Although, they derive the $\text{Cov}$ assuming $\mathbf{b} = \mathbf{0}$ (so that may throw a wrench in things, if it's of interest to also estimate $\mathbf{b}$). Just wanted to get your thoughts and thank you for the great R pkg! I know there is {ctmm} and {crawl}, but I like the flexibility of using TMB on the backend.

library(argosTrack)
library(dplyr)
library(magrittr)

## example data from {argosTrack}
dat = subadult_ringed_seal %>%
  mutate(date = as.POSIXct(date))

## remove duplicated timestamps
dat %<>% arrange(date) %>% 
  dplyr::filter(duplicated(date) == FALSE)

## datetimes to predict unknown locations from the fitted movement model
preds = tibble(include = FALSE, 
               date = seq(min(dat$date), max(dat$date), by = '6 hours'))

## merge predicted times with the "observed" data
ex_dat = dplyr::bind_rows(dat, preds) %>% 
  arrange(date) %>%
  mutate(include = ifelse(is.na(include), TRUE, include))

## remove duplicated dates introduced by rbinding preds (keep observed, remove pred)
ex_dat %<>% arrange(date, -include) %>%
  dplyr::filter(duplicated(date) == FALSE)

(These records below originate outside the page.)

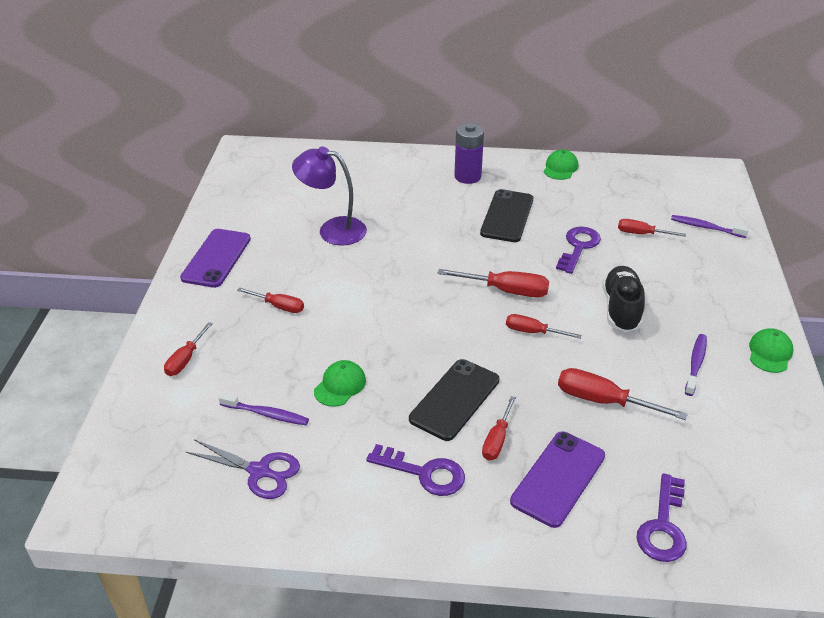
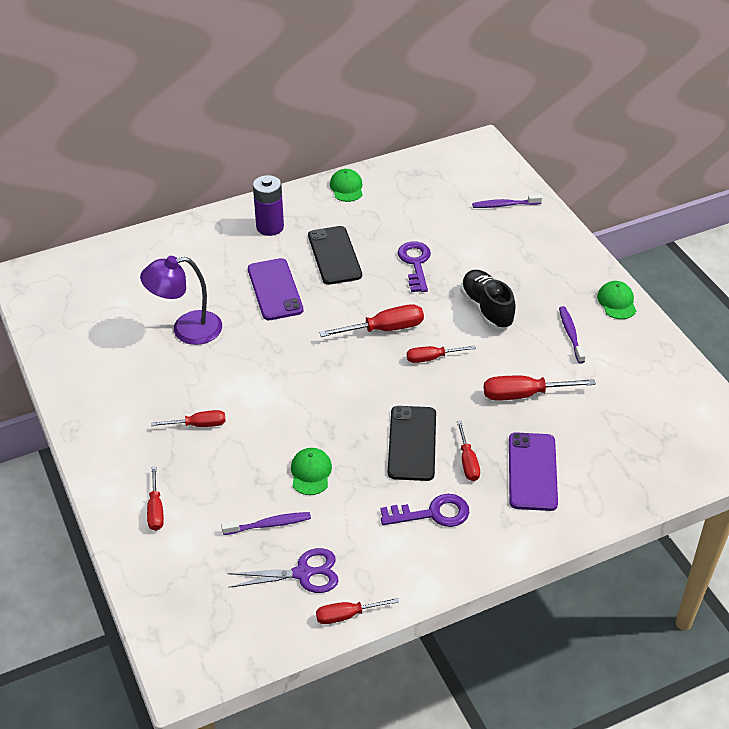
camera: 30 degrees left, 5 degrees up
purple phone [180,229,251,288] -> purple phone moved to [248,258,303,320]
red screwdriver [618,219,686,237] -> red screwdriver moved to [316,598,399,624]
purple key [636,473,687,562] -> none

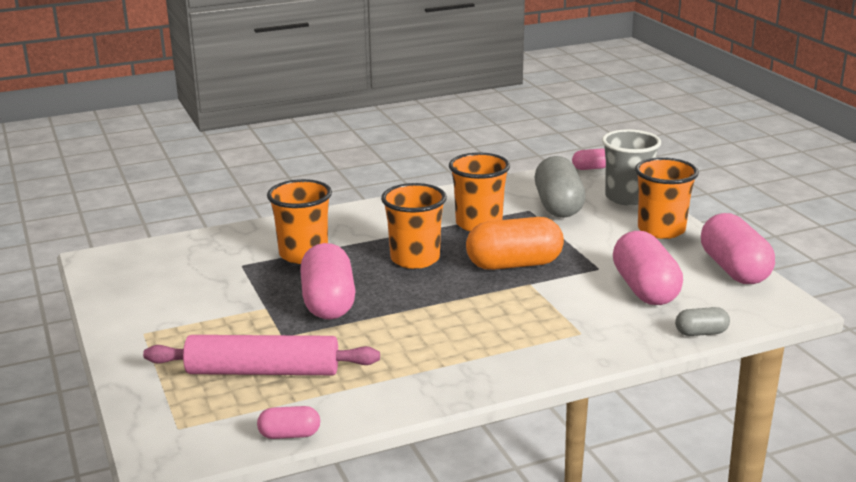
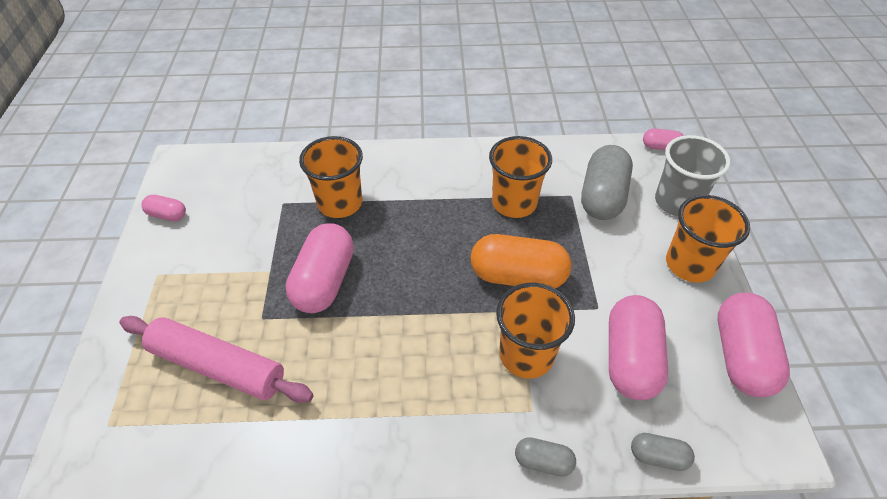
camera: 20 degrees right, 25 degrees up
pink capsule [257,406,320,439] -> pink capsule moved to [141,195,186,221]
orange cup [381,183,447,269] -> orange cup moved to [496,283,575,379]
none -> grey capsule [515,437,576,477]

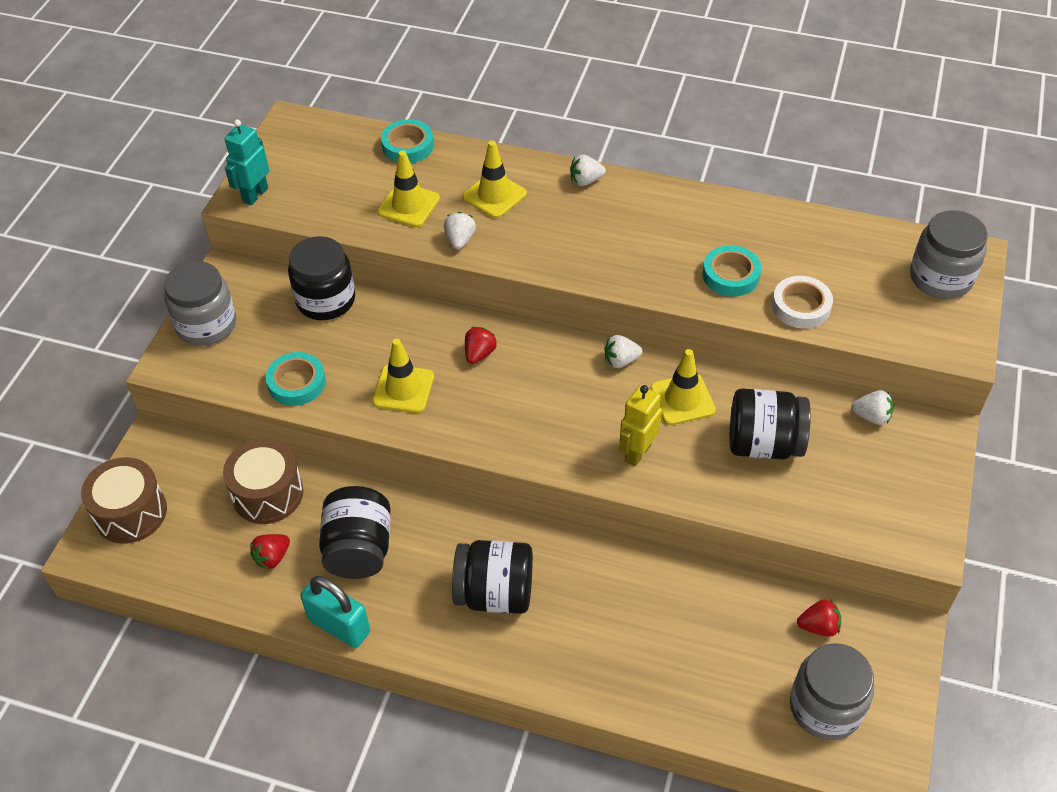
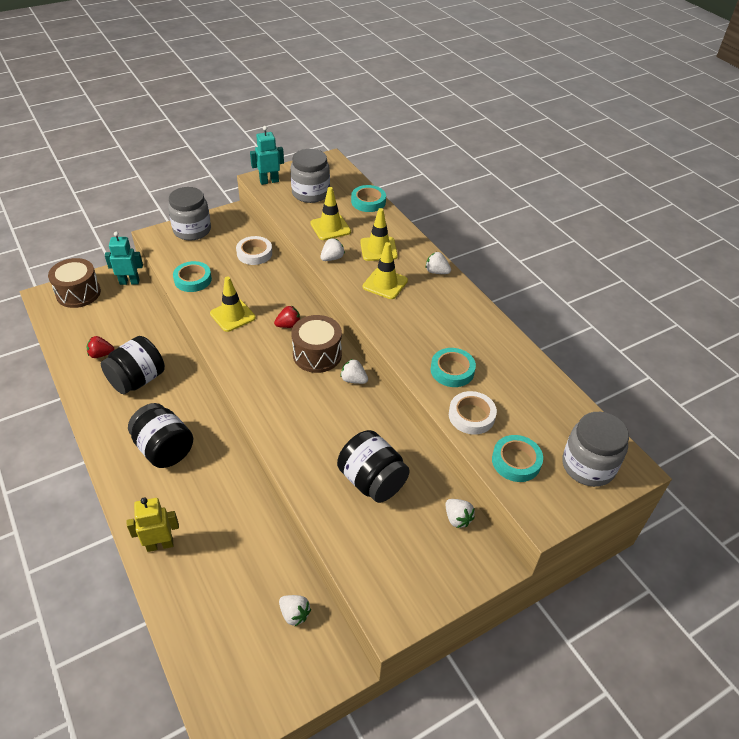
camera: 40 degrees right, 5 degrees down
brown drum [223,439,303,524] -> brown drum moved to [291,315,342,373]
black jar [288,236,355,320] -> white tape [236,236,272,265]
turquoise padlock [300,576,370,648] -> none
yellow robot [619,385,662,467] -> yellow robot moved to [127,497,179,552]
yellow traffic cone [650,349,716,425] -> yellow traffic cone moved to [363,242,408,299]
grey jar [790,643,874,740] -> grey jar moved to [290,149,330,203]
red strawberry [797,599,841,637] -> white strawberry [279,595,311,626]
none -> turquoise robot [105,232,143,285]
none -> turquoise tape [492,435,543,482]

## set up Observation obj.
obs = Observation(lat = ex_dat$lat,
                  lon = ex_dat$lon,
                  dates = ex_dat$dates,
                  locationclass = ex_dat$lc,
                  include = ex_dat$include
                  )

Error in .Object$initialize(...) : 
  lon can not have NULL, NA, or NaN  elements.
calbertsen commented 1 year ago

It is possible to include time points without observations, but it has to be done in the movement model part instead of the observation part:

## Loading data
d <- subadult_ringed_seal
d$date <- as.POSIXct(d$date)

## Observation part needs observed locations
obs <- Observation(lon = d$lon,
                   lat = d$lat,
                   dates = as.POSIXct(d$date),
                   locationclass = d$lc
                   )
obs

## Measurement model
meas <- Measurement(model="n")
meas

## A vector of all the dates to include
allDates <- sort(unique(c(seq(min(d$date), max(d$date), by = '6 hours'),
                   as.POSIXct(d$date))))
## Movement model will now have time points every 6h and where there are observations
mov <- CTCRW(allDates)

## Combine parts to 'Animal'
anim <- Animal(obs,mov,meas, "Subadult ringed seal")

## Fit track
fitTrack(anim)

## Plot of result
plot(anim)

## Extract fitted track with getTrack. Includes all estimated time points. Observation is NA for some.
head(getTrack(anim),10)
jmhatch commented 1 year ago

Thanks! I've noticed that as the number of latent parameters grows (by making the time step finer in allDates), the model starts to push the $\gamma$ parameters to 0. The other parameters of the CTCRW model also shift some, although given the ranges maybe this can be chocked up to numerical issues.

image

I also noticed none of the models converged, stating "false convergence (8)", with large max gradient values. I may try to see if I can get the kriging approach to work (as it avoids having to estimate additional random effects, if I'm understanding things correctly - which there is a good chance I'm not). Thanks again! Really useful R pkg for animal movement modeling.